A museum of captivity: what for?
A sensitive subject if ever there was one, on both the German and French sides, we decided to do this “freeze frame” to take a step back and answer the question that many people may be asking. Fabien Théofilakis, head of the scientific committee, summarizes three points of entry:
A museum first and foremost for history
With the first museum devoted entirely to the captivity of German soldiers, the aim is to raise awareness of a little-known history that lies at the heart of the world we live in:
- On the German side, the four camps evoke the fate of 11 million soldiers defeated in 1945 and, through them, that of the whole of post-defeat German society,
- On the French and Allied sides, considering the paradoxes of wartime captivity in peacetime, we emphasize the use of captive labor in the reconstruction effort. What happened in France, the UK and Poland, all the victors practiced in 1945: by having the ruins rebuilt by those who had destroyed them, they made the work of German prisoners a condition of Reconstruction.
But why is it important to tell this story? And why now?
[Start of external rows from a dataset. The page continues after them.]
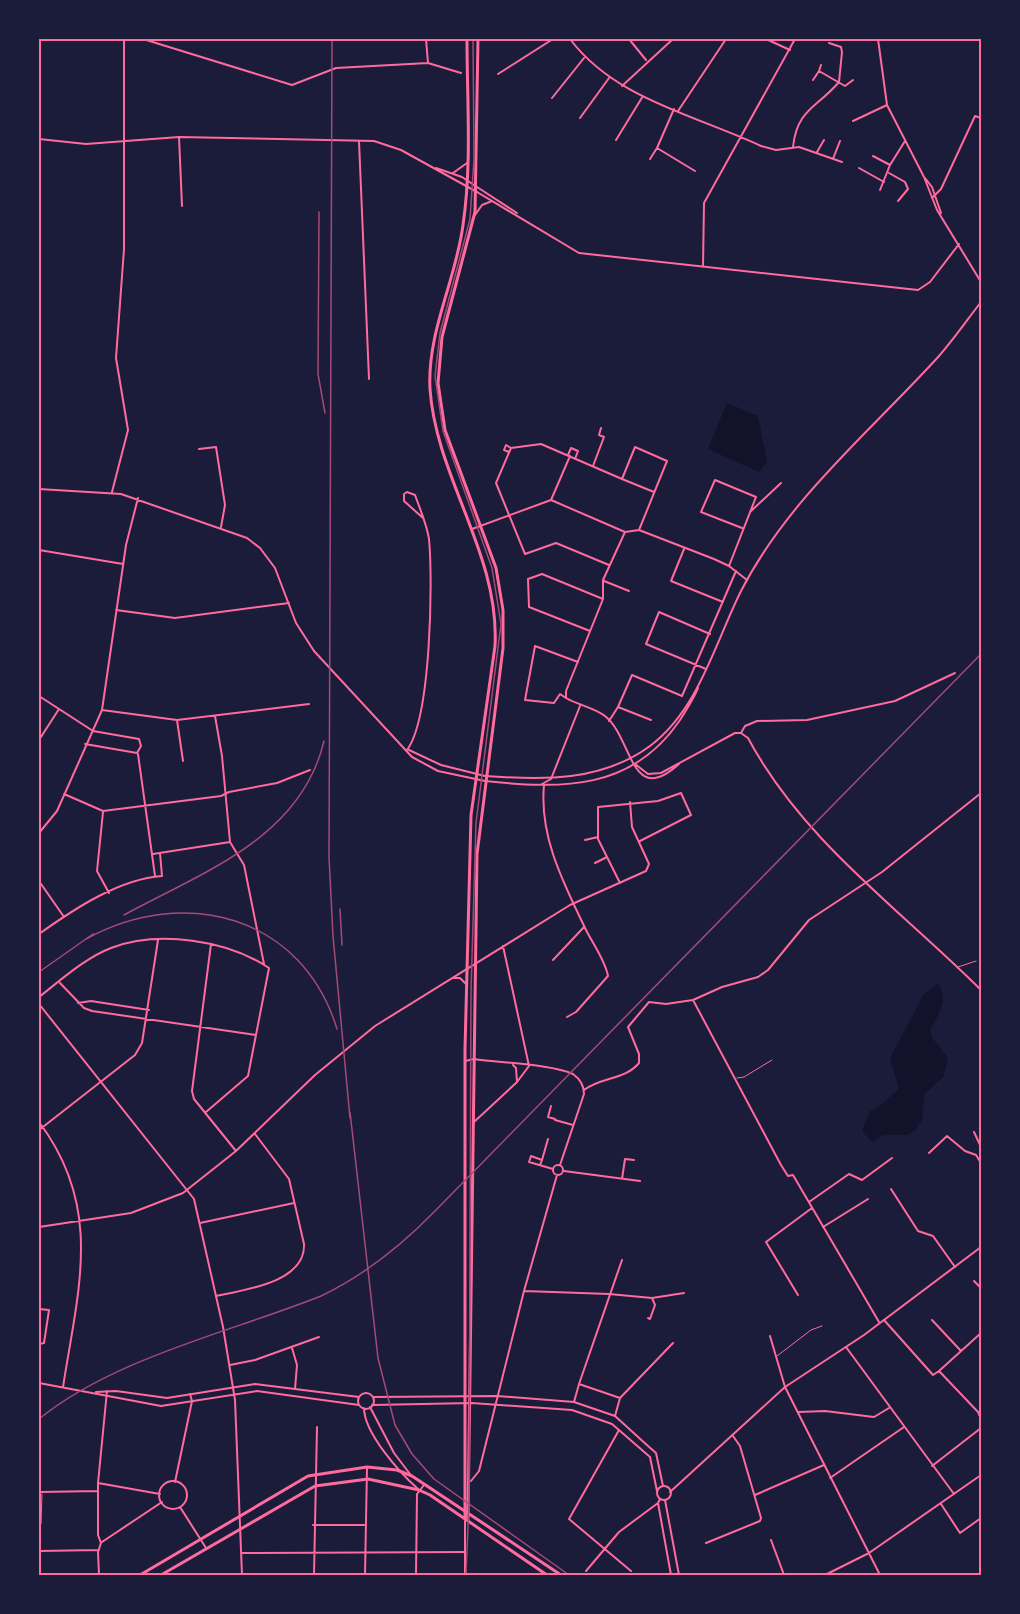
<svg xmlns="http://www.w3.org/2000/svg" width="1020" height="1614" viewBox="0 0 1020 1614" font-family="Mulish,sans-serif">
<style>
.water{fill:#12122b}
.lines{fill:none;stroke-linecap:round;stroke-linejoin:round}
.service{stroke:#ff6b9d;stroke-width:1}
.minor{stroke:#ff6b9d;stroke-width:2}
.tertiary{stroke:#ff6b9d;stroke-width:2}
.secondary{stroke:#ff6b9d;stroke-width:3}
.primary{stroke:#ff6b9d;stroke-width:3}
.tram{stroke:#a44b75;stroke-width:1.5}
.rail{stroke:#a44b75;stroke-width:1.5}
.neatline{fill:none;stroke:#ff6b9d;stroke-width:2}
</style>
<rect width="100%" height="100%" fill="#1b1b3a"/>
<path class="water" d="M727 403 758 416 767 462 759 472 708 449Z
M938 984C949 999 938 1016 930 1030L933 1039 948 1058 944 1076 924 1095 922 1120 915 1130 907 1135H883L872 1142 862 1131 870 1111 876 1109 899 1089 890 1058 924 994Z"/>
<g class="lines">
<path class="service" d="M958 967 976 961
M737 1078 744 1077 772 1060
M777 1356 811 1330 822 1326
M41 1524 42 1494"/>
<path class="minor" d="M143 39 292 85 336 68 428 63 461 73
M426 39 428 63
M570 39C615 99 695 115 761 146L776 150 799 147 842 162
M629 39 646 60
M766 39 790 50
M878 39 887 105 924 177 937 210 981 282
M819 71 821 65
M498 74 553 39
M813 80 819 71 845 86 853 80
M622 86 673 39
M552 98 584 58
M674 109 657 148 695 171
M678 111 726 39
M580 118 609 78
M853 121 887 105
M179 137 182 206
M616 140 643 96
M359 141 369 379
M793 147C797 109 817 108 839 82L842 52 841 47 829 43
M817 152 824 140
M873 156 890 165
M650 159 657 148
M833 159 840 141
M859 168 884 182
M889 173 905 182 908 189 898 201
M925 178 932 187 941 213
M477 187 517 213
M880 190 890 165 905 141
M477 192 579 253 918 290 930 282 959 244
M932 198 941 189 975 116 981 118
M475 215 482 205 492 201
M703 267 704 203 795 39
M199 449 216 447 225 505 221 527
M509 452 504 450 506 445 511 448
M568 455 571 448 578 451 575 459
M593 466 604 437 599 435 601 428
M39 489 121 494 247 538 260 548 275 568 296 623 314 651 412 757 438 771 485 781
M112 492 128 430 116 358 124 249V39
M551 500 570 456
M750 512 781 483
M472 529 551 500 625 532 639 530 714 559 729 566 747 580
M639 530 667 461 635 447 622 479 654 492
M625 532 603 580V599L566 691V698C578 705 595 708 605 716 633 738 630 808 679 764
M684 549 671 581 723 602
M39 550 123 564
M609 565 556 543 525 554 496 483 511 448 541 444 622 479
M729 566 756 497 715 480 701 512 742 528
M604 581 629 591
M116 610 175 618 289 603
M590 631 529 607 528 579 542 574 603 599
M706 669 646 644 659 612 710 634
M39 696 93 731 139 739 141 746 137 753 85 744
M566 698 560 694 554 703 525 700 535 646 578 662
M618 707 632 675 682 696 736 571
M102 710 177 720 309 704
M215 716 222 756 230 842 244 865 264 964
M177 720 183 761
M609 721 618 707 651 720
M741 733 748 738C803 841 900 909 981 990
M741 733 745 726 757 721 807 720 895 701 955 673
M39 740 59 709
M407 750C431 718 433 581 429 539 427 525 420 509 415 495L407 492 404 494V501L423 518
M409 750 441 765 485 776
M138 754 155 876
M635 764 648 774 661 773 735 733H741
M542 784 551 779 580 706
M544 785C539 837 564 884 586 930 593 944 605 960 608 976L576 1012 567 1017
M64 794 103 811 221 796 229 792 277 783 310 770
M103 812 97 871 109 893
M39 833 57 811 102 710 126 545 138 498
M585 840 598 837
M153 854 230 842
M595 863 607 857
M39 881 64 917
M620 883 598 839V807L658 801 681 793 691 815 640 841
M39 934C74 909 119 879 162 876L160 853
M211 944 192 1091 194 1099 236 1151
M503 946 529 1066
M553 960 584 927
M454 978H460L466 984
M60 983 84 1008 92 1011 256 1035
M39 997C61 980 85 958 111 948 159 930 227 940 269 968L248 1076 206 1112
M693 1000 781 1165 788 1176 793 1175 879 1322
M78 1003 91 1001 149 1010
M465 1061 474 1059C499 1063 552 1064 573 1074 580 1079 584 1085 584 1094L560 1165
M513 1065 516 1068 517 1082
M584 1090C601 1077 625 1080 639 1063V1054L628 1027 649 1002 666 1004 693 1000 722 987 758 977 768 970 809 920 882 872 981 793
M551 1106 548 1117 555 1119
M555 1120 573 1125
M39 1122C104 1208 78 1290 63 1387
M474 1122 517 1082 529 1066
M39 1130 135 1055 142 1043 158 940
M974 1132 981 1147
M929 1153 947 1136 965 1151 976 1155 981 1163
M542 1160 548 1139
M553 1170a5 5 0 1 1 10 0a5 5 0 1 1-10 0Z
M540 1165 542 1160 531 1156 529 1162 553 1169
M564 1171 640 1181
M622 1179 625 1159 634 1160
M891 1189 918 1231 933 1236 955 1267
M809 1202 849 1174 862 1180 892 1158
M200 1223 294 1203
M39 1227 131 1213 183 1193 236 1151 315 1075 375 1026 570 905 646 871 649 864 632 827 630 802
M823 1227 868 1199
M974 1281 981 1288
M524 1291 609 1294 652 1298 655 1305 650 1319 648 1318
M798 1295 766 1242 812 1208
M216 1296C245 1290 306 1282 304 1244L289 1179 255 1134
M652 1298 684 1293
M39 1309 49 1310 44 1343 39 1344
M884 1320 933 1375 939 1371 978 1412 981 1419
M932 1320 961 1351
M770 1336 785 1387 880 1575
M846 1347 954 1494
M292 1348 297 1365 295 1389
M230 1365 255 1360 319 1337
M939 1371 981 1333
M579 1384 622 1260
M235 1400 242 1575
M574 1402 579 1384 620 1398
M799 1412 825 1411 874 1417 889 1408
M615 1416 620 1398 673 1343
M619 1430 569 1519 631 1571
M932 1466 981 1428
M830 1478 904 1427
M471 1481 479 1471 524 1291 557 1175
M159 1495a14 14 0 1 1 28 0a14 14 0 1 1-28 0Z
M175 1482 192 1401 190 1394
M98 1483 160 1494
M39 1492 98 1491
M755 1495 824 1465
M660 1499 658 1503 671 1575
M665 1500 679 1575
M941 1504 960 1533 981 1518
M180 1507 206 1548
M313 1525H366
M771 1540 784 1575
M102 1542 162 1502
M706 1543 760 1521 761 1518 740 1446 733 1436
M39 1551 99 1550
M241 1553 465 1552
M586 1571 619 1532 658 1503
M99 1575 98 1552 101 1543 98 1535V1483L107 1391
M314 1575 317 1427
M365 1575 367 1467
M416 1575 417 1494 424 1485
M825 1575 869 1553 981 1475"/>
<path class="tertiary" d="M39 139 86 144 179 137 374 141 401 150 477 192
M436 168 462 177 477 187
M453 173 467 163
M485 776C543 780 601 782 650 746 699 709 715 643 741 591 788 499 871 431 939 356 954 339 967 320 981 302
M485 781C562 789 632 791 680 720 686 710 694 699 698 688
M39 1004 194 1199 223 1327 235 1400
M39 1383 161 1406 257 1391 359 1405
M96 1392 116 1391 167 1398 255 1384 359 1397
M358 1401a8 8 0 1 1 16 0a8 8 0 1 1-16 0Z
M373 1397 497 1396 574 1402 615 1416 648 1446 656 1453 663 1486
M372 1405 472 1403 572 1410 612 1424 650 1457 657 1491
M370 1407 394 1453 410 1474
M364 1408C364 1433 400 1473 418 1489
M657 1493a7 7 0 1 1 14 0a7 7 0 1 1-14 0Z
M670 1492 785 1387 864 1335 981 1247
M465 1575V1521"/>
<path class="secondary" d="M465 1518V1049L471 815 495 646C500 554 436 478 430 389 427 332 456 280 463 225 472 164 467 101 467 39
M468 1520 477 854 503 648V610L496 568 445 430 438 383 442 337 475 212 478 39"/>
<path class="primary" d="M140 1575 308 1476 367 1467 397 1470 412 1476 561 1575
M161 1575 315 1486 368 1479 419 1490 430 1495 547 1575"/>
<path class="tram" d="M466 1575 469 1502 471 991 476 823 501 624 492 568 443 431 435 376 440 333 470 219 474 159 473 39"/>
<path class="rail" d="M332 39 329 857 333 936 350 1118
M319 212 318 374 325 413
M340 909 342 945
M124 915C203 872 301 838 324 741
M86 939C184 885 302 915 337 1029
M39 972 93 934
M350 1112 378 1358 395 1425 412 1454 434 1479 569 1575
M39 1419C114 1358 231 1332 321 1296 365 1275 401 1246 435 1211L981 654"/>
</g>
<rect width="1020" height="1614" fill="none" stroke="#1b1b3a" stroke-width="81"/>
<rect x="40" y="40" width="940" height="1534" class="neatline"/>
</svg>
A museum to help us understand how to emerge from war and build peace
Admittedly, the fate of German prisoners of war is just one of the many challenges of the post-World War II era, and certainly not one of the most painful. However, the oblivion in which this question remained for a long time, reinforced by the shame of defeat, obscured an issue specific to this necessarily dual history, that of the vanquished and the victor: German captives were above all perceived, at the Liberation, as Hitler’s soldiers. Their mass captivity therefore took on a fundamentally political dimension, which had an impact on the future of the Continent: how could we prevent the second post-war period from becoming, like the first after 1918, a new pre-war period? To succeed where Europe had failed 27 years earlier, millions of men had to be “reoriented”(reeducation / Umziehung), not only demobilized militarily, but also culturally, by abandoning Nazi ideology for democratic ideals.
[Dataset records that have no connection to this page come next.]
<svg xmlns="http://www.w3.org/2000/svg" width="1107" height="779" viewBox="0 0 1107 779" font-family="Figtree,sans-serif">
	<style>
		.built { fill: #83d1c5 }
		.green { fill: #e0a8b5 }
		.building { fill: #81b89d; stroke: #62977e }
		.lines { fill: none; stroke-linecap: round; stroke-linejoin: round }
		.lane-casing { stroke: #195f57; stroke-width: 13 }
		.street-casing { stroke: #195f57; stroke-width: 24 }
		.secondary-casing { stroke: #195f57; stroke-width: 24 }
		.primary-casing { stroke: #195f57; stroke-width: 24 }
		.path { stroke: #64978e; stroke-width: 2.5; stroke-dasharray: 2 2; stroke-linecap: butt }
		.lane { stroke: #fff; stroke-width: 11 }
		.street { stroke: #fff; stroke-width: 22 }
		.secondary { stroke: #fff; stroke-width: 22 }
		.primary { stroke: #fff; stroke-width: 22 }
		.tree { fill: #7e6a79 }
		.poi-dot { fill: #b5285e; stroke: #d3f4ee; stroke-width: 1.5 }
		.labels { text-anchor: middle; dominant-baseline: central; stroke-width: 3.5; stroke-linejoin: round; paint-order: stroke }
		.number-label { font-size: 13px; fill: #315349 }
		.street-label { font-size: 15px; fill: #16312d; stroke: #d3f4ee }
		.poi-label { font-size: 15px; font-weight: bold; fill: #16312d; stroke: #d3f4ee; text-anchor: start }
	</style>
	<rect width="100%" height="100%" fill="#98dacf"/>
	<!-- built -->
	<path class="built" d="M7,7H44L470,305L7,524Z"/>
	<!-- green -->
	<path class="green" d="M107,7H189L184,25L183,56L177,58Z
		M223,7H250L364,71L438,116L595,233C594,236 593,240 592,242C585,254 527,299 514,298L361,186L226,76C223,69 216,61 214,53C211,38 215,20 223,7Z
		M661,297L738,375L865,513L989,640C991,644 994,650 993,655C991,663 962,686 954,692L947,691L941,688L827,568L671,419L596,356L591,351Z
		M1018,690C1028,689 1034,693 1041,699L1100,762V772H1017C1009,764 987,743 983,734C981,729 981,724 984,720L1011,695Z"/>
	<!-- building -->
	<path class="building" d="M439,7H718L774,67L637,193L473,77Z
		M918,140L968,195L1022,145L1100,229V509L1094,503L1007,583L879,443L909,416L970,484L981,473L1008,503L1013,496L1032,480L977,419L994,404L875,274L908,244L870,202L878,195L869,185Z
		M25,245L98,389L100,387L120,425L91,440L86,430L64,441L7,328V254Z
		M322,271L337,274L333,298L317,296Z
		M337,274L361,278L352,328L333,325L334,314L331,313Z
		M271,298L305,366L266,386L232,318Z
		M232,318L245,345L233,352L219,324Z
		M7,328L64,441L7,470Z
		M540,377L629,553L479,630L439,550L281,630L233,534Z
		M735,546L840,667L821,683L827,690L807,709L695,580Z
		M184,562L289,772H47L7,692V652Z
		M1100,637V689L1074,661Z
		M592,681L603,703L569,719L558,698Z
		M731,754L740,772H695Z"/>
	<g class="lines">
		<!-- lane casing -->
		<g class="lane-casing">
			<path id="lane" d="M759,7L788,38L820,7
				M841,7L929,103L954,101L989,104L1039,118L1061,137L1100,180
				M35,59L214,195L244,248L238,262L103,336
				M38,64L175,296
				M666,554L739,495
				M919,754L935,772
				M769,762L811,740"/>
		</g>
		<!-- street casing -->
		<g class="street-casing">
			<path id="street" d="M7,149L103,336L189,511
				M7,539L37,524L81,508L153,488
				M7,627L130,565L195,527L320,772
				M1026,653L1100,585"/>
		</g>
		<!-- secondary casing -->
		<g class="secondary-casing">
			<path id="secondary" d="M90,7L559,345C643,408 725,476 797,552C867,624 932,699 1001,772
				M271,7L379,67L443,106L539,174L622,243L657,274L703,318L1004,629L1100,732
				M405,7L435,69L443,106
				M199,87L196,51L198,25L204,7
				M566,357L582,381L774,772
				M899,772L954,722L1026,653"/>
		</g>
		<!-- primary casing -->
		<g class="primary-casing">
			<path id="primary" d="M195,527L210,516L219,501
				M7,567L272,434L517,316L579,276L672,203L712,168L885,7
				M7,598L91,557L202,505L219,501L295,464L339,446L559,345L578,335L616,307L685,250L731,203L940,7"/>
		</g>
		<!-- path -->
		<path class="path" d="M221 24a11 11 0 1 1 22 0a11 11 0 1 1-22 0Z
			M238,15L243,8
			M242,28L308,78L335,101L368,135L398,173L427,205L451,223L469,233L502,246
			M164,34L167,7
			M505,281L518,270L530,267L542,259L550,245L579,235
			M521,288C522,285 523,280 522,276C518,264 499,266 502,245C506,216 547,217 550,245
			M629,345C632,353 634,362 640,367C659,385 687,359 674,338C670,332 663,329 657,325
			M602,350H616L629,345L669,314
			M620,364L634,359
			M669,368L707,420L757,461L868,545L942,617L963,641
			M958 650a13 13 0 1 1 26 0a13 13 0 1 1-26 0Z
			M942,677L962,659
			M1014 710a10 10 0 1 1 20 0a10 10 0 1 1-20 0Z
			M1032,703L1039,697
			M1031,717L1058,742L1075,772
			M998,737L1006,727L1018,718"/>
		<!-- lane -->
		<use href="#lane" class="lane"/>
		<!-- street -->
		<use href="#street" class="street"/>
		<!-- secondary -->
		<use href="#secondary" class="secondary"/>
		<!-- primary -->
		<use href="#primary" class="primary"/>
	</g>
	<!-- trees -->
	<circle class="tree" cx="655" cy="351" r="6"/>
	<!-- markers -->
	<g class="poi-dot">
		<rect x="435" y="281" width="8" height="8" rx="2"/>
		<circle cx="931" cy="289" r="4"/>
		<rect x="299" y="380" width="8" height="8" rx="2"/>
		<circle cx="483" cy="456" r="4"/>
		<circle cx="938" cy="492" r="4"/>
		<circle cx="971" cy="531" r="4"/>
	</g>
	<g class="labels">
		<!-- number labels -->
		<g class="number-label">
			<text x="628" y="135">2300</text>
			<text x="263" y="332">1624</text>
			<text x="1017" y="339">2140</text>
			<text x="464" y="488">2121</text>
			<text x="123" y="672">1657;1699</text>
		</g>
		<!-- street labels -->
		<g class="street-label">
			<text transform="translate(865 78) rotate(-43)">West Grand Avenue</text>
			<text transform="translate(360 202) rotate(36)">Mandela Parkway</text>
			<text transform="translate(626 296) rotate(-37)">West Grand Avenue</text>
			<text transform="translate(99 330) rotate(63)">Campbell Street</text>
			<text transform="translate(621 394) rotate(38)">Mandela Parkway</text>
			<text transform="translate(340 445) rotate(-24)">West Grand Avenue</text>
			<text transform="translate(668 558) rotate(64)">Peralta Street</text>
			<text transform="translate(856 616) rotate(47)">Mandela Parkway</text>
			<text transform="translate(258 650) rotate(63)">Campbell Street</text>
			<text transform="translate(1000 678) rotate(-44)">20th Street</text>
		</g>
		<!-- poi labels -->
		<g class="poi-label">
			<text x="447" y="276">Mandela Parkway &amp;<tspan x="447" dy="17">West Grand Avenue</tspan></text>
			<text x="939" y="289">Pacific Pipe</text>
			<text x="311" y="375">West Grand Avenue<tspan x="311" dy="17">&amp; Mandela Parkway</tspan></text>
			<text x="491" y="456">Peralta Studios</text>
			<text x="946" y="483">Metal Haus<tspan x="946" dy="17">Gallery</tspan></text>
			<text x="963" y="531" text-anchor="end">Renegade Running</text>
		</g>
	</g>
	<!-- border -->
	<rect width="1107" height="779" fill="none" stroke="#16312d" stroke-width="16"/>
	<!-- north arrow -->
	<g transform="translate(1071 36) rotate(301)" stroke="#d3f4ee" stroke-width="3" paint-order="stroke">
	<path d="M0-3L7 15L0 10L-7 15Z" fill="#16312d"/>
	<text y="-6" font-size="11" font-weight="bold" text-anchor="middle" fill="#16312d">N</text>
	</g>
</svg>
A history museum in touch with current affairs: explaining the past through the present and vice versa
Captivity is thus seen as a crossroads in time and space. While the permanent exhibition focuses on the treatment of the vanquished of the Second World War – adopting a transnational perspective with four victorious powers – sections will be devoted to comparisons with earlier and later conflicts, while temporary exhibitions will explore very contemporary dimensions of captivity. As the tragedy of history reintroduces the figure of the captive to the European continent, the museum, in its own way, intends not only to explain the present through the past (where we come from), but also to show how the present shapes our understanding of the past and the questions we ask of it.
While we await the public’s response, the interest shown by the archive centers we’ve contacted in setting up partnerships for the loan of archives to illustrate the museum’s permanent tour, or to prepare future temporary exhibitions, leads us to believe that there are many fascinating archives slumbering in the shelves, just waiting to be brought to light by this open, comparative and transnational approach.
These prestigious archives include French institutions such as the Service Historique de la Défense (SHD), the Établissement de Communication et de Production Audiovisuelle de la Défense (ECPAD) and the Archives Départementales du Nord, as well as international ones such as the Bundesarchiv, the Deutches Tagebucharchiv (DTA) and the International Committee of the Red Cross (ICRC).